Approximately 8 million families spent fifty percent of their incomes on utilities and rent before the Covid-19 pandemic. Over the past few months, the pandemic’s economic crisis has intensified the situation. As a result, forty percent of American households are grappling with the loss of wages.
Rental assistance is critical to address housing cost burdens and preserve housing stability. Therefore, rental assistance programs are pivotal to keeping citizens housed. As unemployment benefits gradually expire, the situation demands action.
What Are Rental Assistance Programs?
Local and state programs are issuing billions in rental assistance to aid tenants to stay housed amid the pandemic. These programs aim to assist tenants and landlords to stay afloat as the economic fallout persists. If you are a tenant struggling with your rent payments and utility bills, help is available. In addition, if you are a landlord trying to make ends meet, help is available.

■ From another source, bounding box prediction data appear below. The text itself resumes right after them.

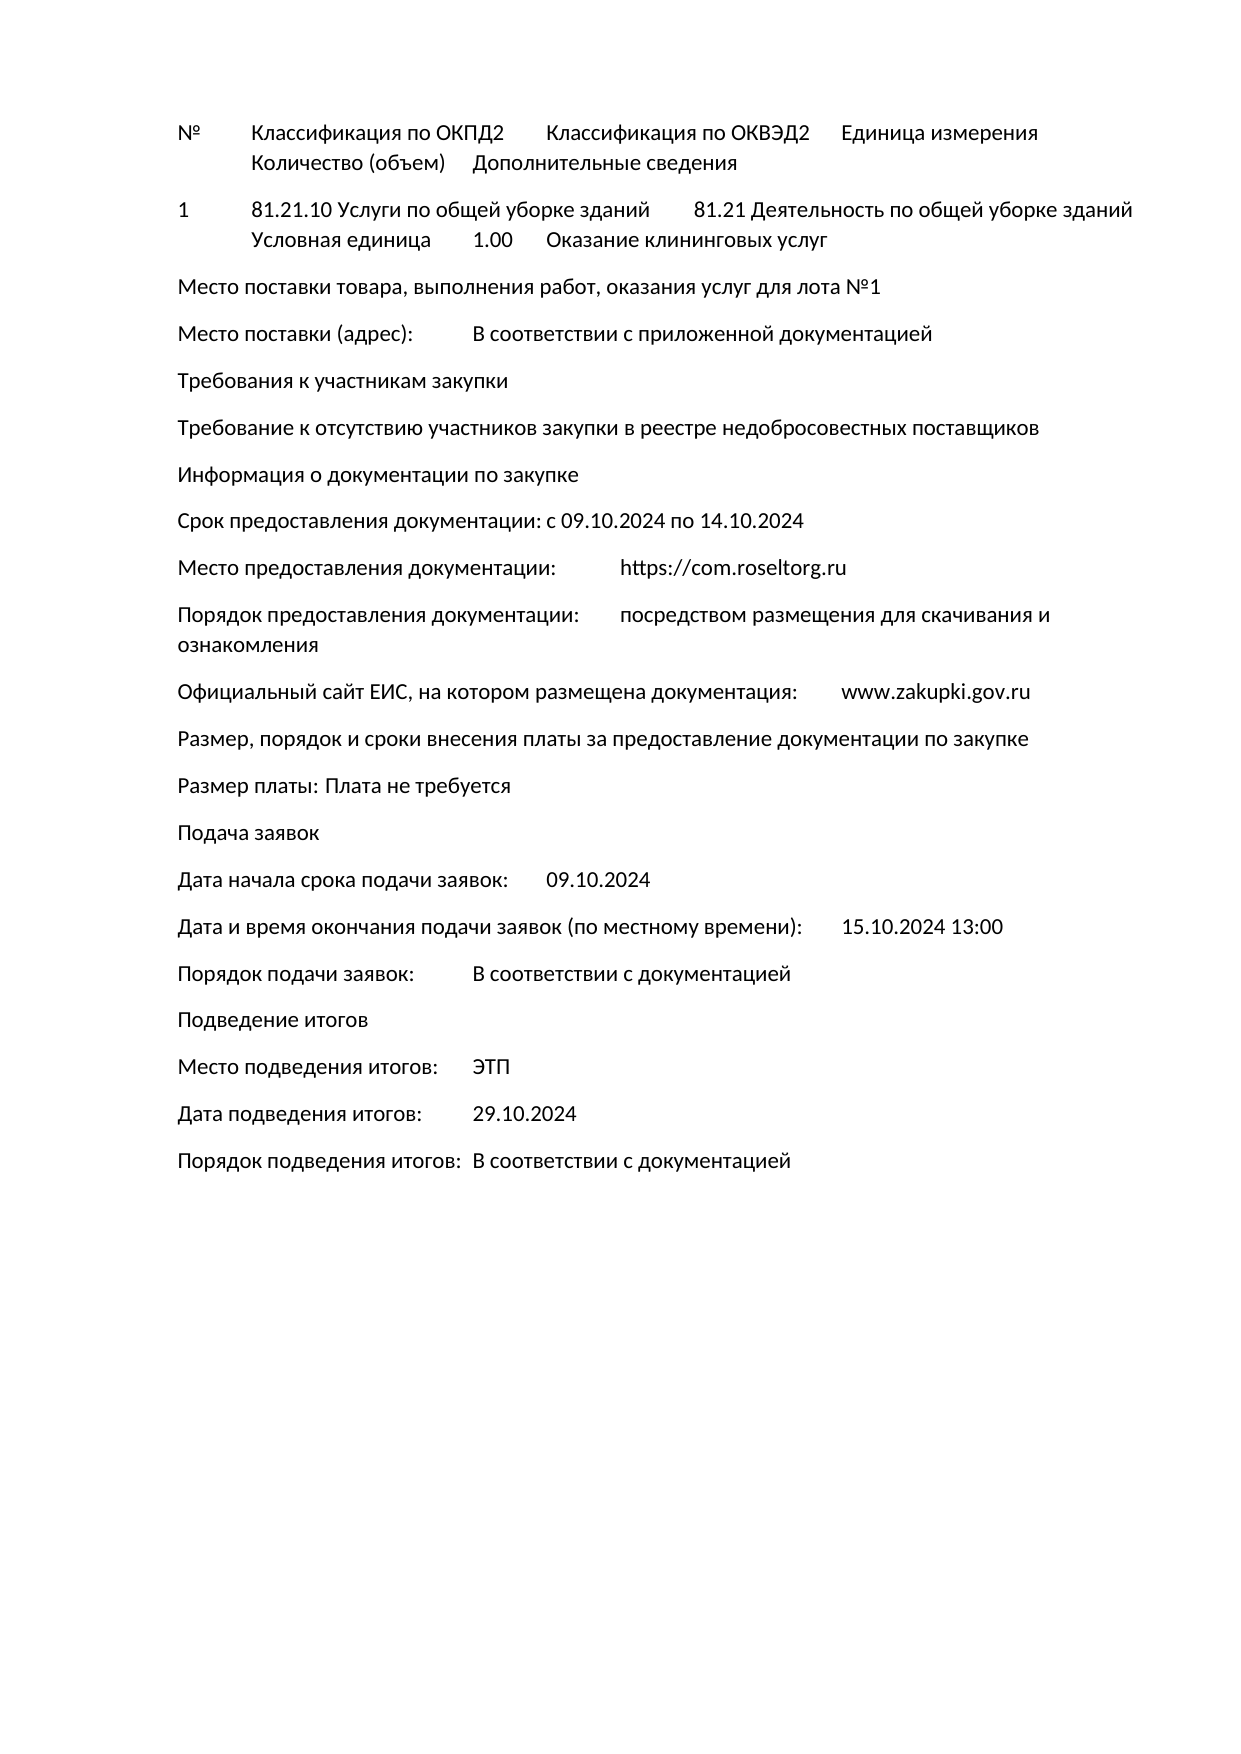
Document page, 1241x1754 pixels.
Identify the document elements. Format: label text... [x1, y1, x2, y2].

text Место подведения итогов: ЭТП [177, 1052, 1152, 1081]
text Дата и время окончания подачи заявок (по местному времени): 15.10.2024 13:00 [177, 912, 1152, 940]
text Требование к отсутствию участников закупки в реестре недобросовестных поставщиков [177, 413, 1152, 441]
text Подача заявок [177, 818, 1152, 846]
text Дата подведения итогов: 29.10.2024 [177, 1099, 1152, 1127]
text Порядок подачи заявок: В соответствии с документацией [177, 959, 1152, 987]
text Место поставки товара, выполнения работ, оказания услуг для лота №1 [177, 272, 1152, 300]
text Требования к участникам закупки [177, 366, 1152, 394]
text Информация о документации по закупке [177, 460, 1152, 488]
text 1 81.21.10 Услуги по общей уборке зданий 81.21 Деятельность по общей уборке зданий Условная единица 1.00 Оказание клининговых услуг [177, 195, 1152, 253]
text Размер, порядок и сроки внесения платы за предоставление документации по закупке [177, 724, 1152, 752]
text Официальный сайт ЕИС, на котором размещена документация: www.zakupki.gov.ru [177, 677, 1152, 706]
text Место поставки (адрес): В соответствии с приложенной документацией [177, 319, 1152, 347]
text № Классификация по ОКПД2 Классификация по ОКВЭД2 Единица измерения Количество (объем) Дополнительные сведения [177, 118, 1152, 176]
text Размер платы: Плата не требуется [177, 771, 1152, 799]
text Подведение итогов [177, 1006, 1152, 1034]
text Место предоставления документации: https://com.roseltorg.ru [177, 553, 1152, 582]
text Порядок подведения итогов: В соответствии с документацией [177, 1146, 1152, 1174]
text Порядок предоставления документации: посредством размещения для скачивания и ознакомления [177, 600, 1152, 659]
text Срок предоставления документации: с 09.10.2024 по 14.10.2024 [177, 507, 1152, 535]
text Дата начала срока подачи заявок: 09.10.2024 [177, 865, 1152, 893]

Local, State And Federal Programs
Local, state, and federal programs are receiving applications daily from landlords and tenants. They disburse funds from the emergency rental assistance (ERA) program. Many think that these programs only target renters, but they also accommodate landlords. We commonly know it as the CARES Act. The primary funding under the CARES Act at the disposal of ERA is:
Community Development Block Grants (CDBG-CV): offers ERA up to six months
Coronavirus Relief Fund (CRF): emergency rental fund in response to Covid-related wage and job losses
Emergency Solutions Grants (ESG-CV): for homelessness response specifically by preventing eviction
CDC Eviction Moratorium: provides a stopgap measure to ensure they stable house tenants
What Are The Eligibility Criteria?
Eligibility for housing assistance programs is subject to family income. Additionally, immigration status and citizenship are needed. However, although a family may be eligible, help is not guaranteed. Because of funding limits, these programs only serve a fraction of the population.

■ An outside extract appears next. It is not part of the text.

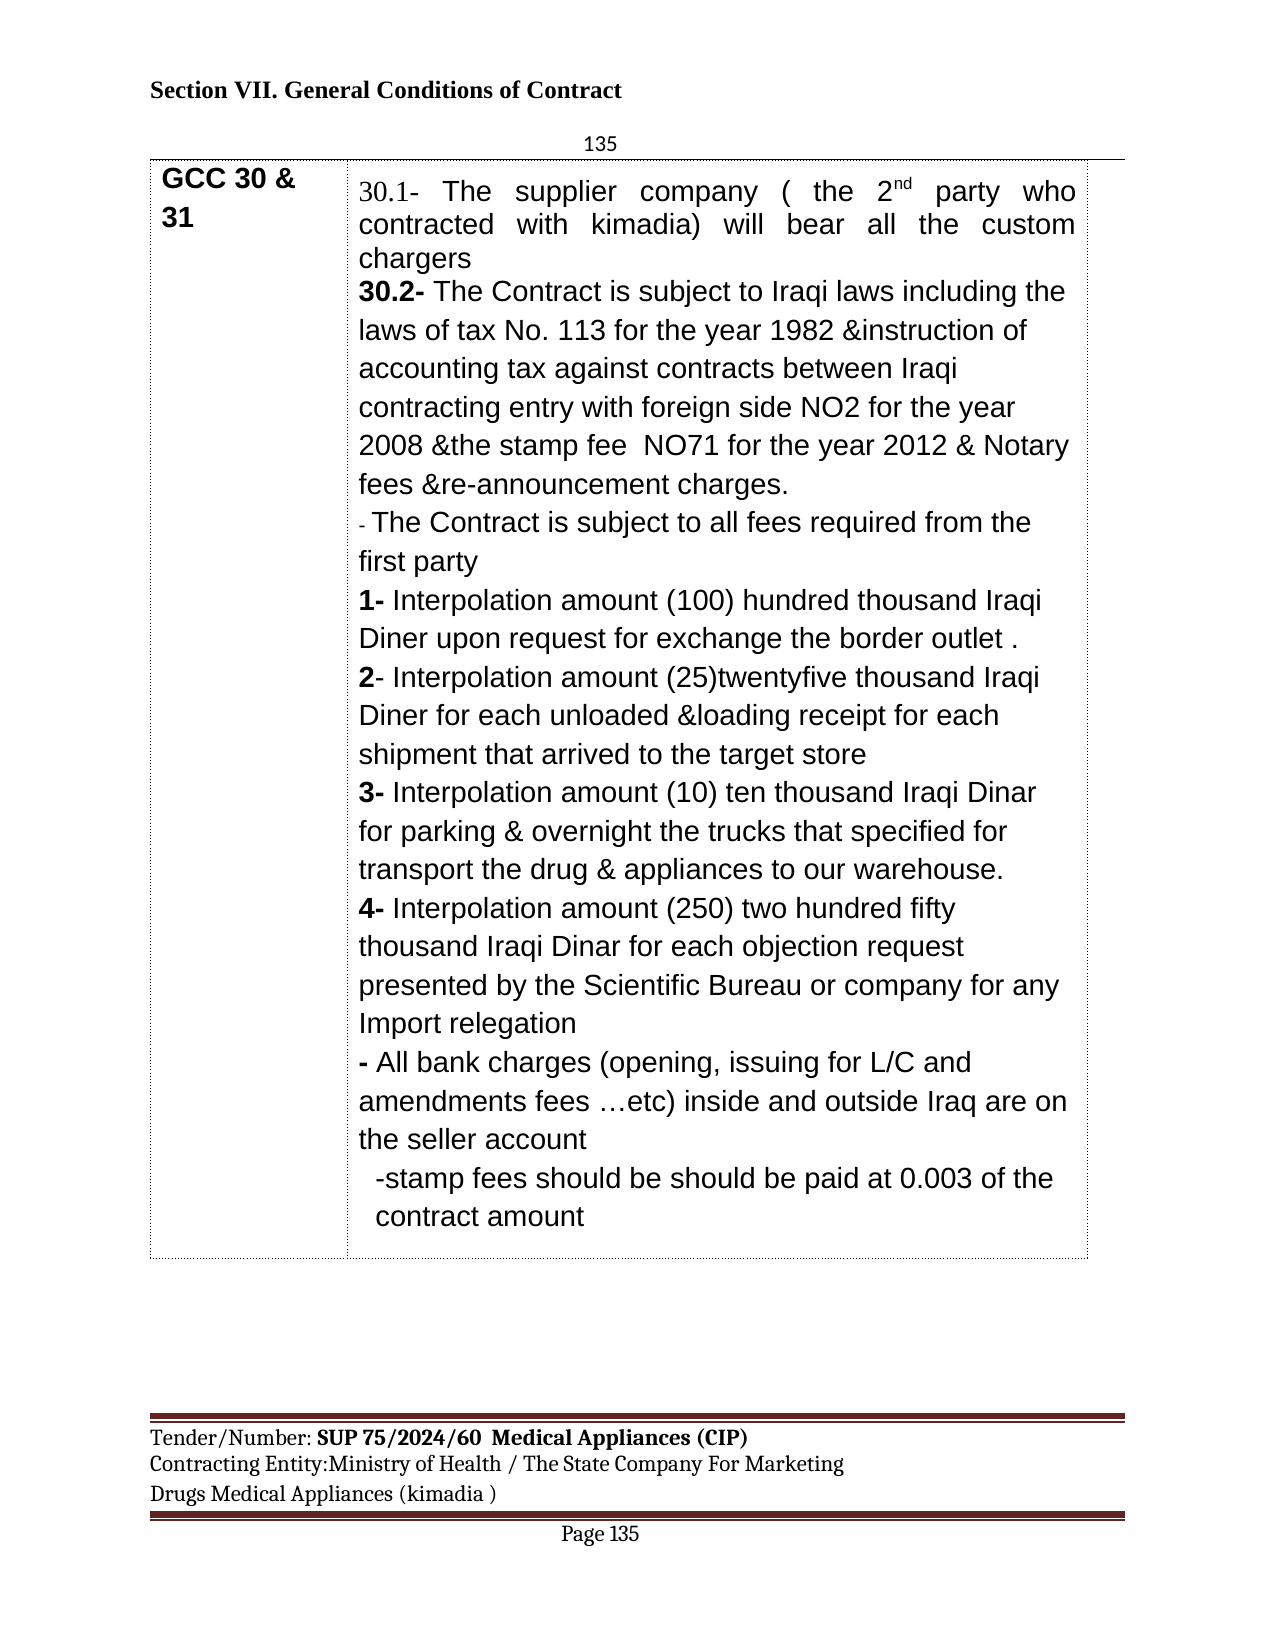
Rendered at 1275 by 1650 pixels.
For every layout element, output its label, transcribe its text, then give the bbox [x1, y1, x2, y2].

table_cell GCC 30 & 31 [150, 160, 347, 1257]
table_cell 30.1- The supplier company ( the 2nd party who contracted with kimadia) will bear all the custom chargers 30.2- The Contract is subject to Iraqi laws including the laws of tax No. 113 for the year 1982 &instruction of accounting tax against contracts between Iraqi contracting entry with foreign side NO2 for the year 2008 &the stamp fee NO71 for the year 2012 & Notary fees &re-announcement charges. - The Contract is subject to all fees required from the first party 1- Interpolation amount (100) hundred thousand Iraqi Diner upon request for exchange the border outlet . 2- Interpolation amount (25)twentyfive thousand Iraqi Diner for each unloaded &loading receipt for each shipment that arrived to the target store 3- Interpolation amount (10) ten thousand Iraqi Dinar for parking & overnight the trucks that specified for transport the drug & appliances to our warehouse. 4- Interpolation amount (250) two hundred fifty thousand Iraqi Dinar for each objection request presented by the Scientific Bureau or company for any Import relegation - All bank charges (opening, issuing for L/C and amendments fees …etc) inside and outside Iraq are on the seller account -stamp fees should be should be paid at 0.003 of the contract amount [347, 160, 1088, 1257]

The basis of income eligibility is on median income. These income limits include low-income families with income levels below eighty percent of the median income. In addition, those whose income falls below fifty percent and thirty percent of the median income can apply. Remember that median income varies by state. Check your local resources to determine if you qualify.
Who Qualifies For Assistance?
Those that qualify for assistance are US citizens and those with Green Card. However, a household can qualify for prorated aid when it is a mixed family. Some programs only serve special populations. For instance, the 202 program targets elderly families. Section 811 serves persons with disabilities. Also, under Section 8 HVC, some vouchers are for homeless veterans and children’s welfare systems.
Renters Can Apply
As a renter, you are eligible for aid when you meet the following requirements:
You are housed in a rental unit within the community covered by the program
At least one member of any household is eligible for an unemployment benefit.

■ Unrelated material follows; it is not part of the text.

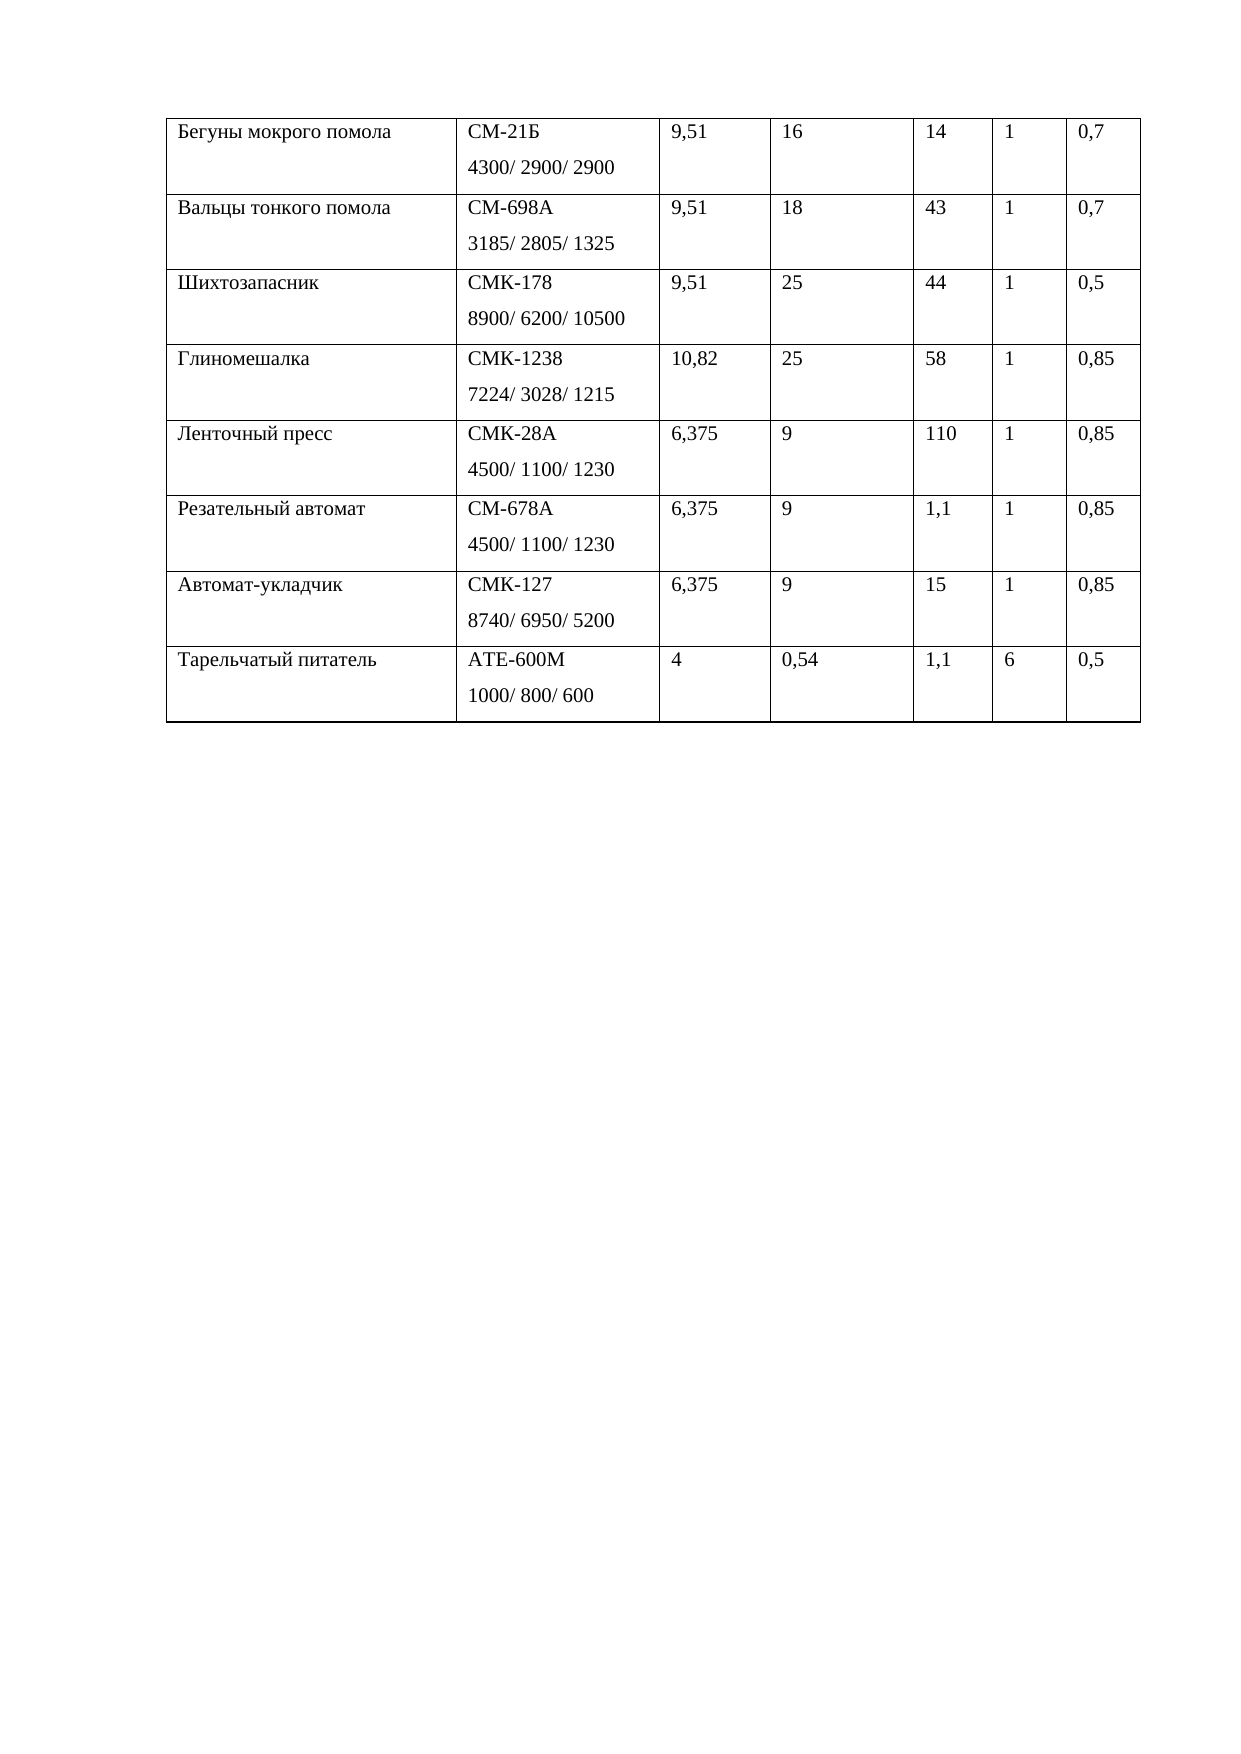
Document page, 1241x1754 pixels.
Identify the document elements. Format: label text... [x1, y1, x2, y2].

Income reduction, or financial hardship related to the pandemic.
If you have received past due utility, rent, or eviction notice or facing household instability
Household income is below eighty percent of the median income for the area
Landlords Can Apply
Landlords can also apply. They must meet the following conditions:
Forfeit all penalties, court costs, and interest related to renting incurred from April 2020.
The program covers up to one hundred dollars monthly as late fees. Landlords will forfeit late fees, surpassing the one-hundred-dollar threshold.
No eviction of renters for past due rent before the pandemic and sixty days after the program. “For cause” evictions permitted.
For-cause evictions exclude ‘owner wants possession and rent non-payment. Lease non-renewal excluded. Evictions for violation of health and safety also permitted. Also included are lease violations and peaceful use of the property.
How Do I Apply For ERA?
First, confirm that your household meets the eligibility criteria above. After that, compile your documents using the application checklist. Renters need to inform their landlords of their intention to seek funding. Your landlord will have to complete a section on the application. This will speed processing time. Information sharing between the two parties is critical to the approval of your application. With this information, visit your State or local government’s application portal to register and create a profile. A helpful website to get you started is home.treasury.gov.
Registration, Forms And Documents
After registration, fill out the forms and upload the documents required to support your claims. Make sure you have all income related statements on hand. Next, submit your present contact information, including your phone number and email address. Once your application rates 100% complete, it will prompt you to submit. Both the renter and the landlord will receive an email confirmation. If further information is needed, they will ask you for it at this time. They assign the applications to case managers for review.
Case Managers Will Reach Out
Case managers will reach out to landlords and tenants through the application portal to collect any additional information. Email confirmation upon approval. The amount remitted to your landlord will be indicated. Landlords will receive rental assistance in favor of the tenant in a check or via an electronic cash transfer. Subsequently, utility payments are directed to utility providers in favor of the applicant.
What Does ERA Cover?
A household may collect up to twelve months of payments in rent arrears accrued after March 13th, 2020. Moreover, they also qualify for three months of additional help when the household spends more than thirty percent of its income on rent. In addition, they may receive up to twelve months of utility help. They channel directly these payments to the landlord and the utility providers in favor of the tenants.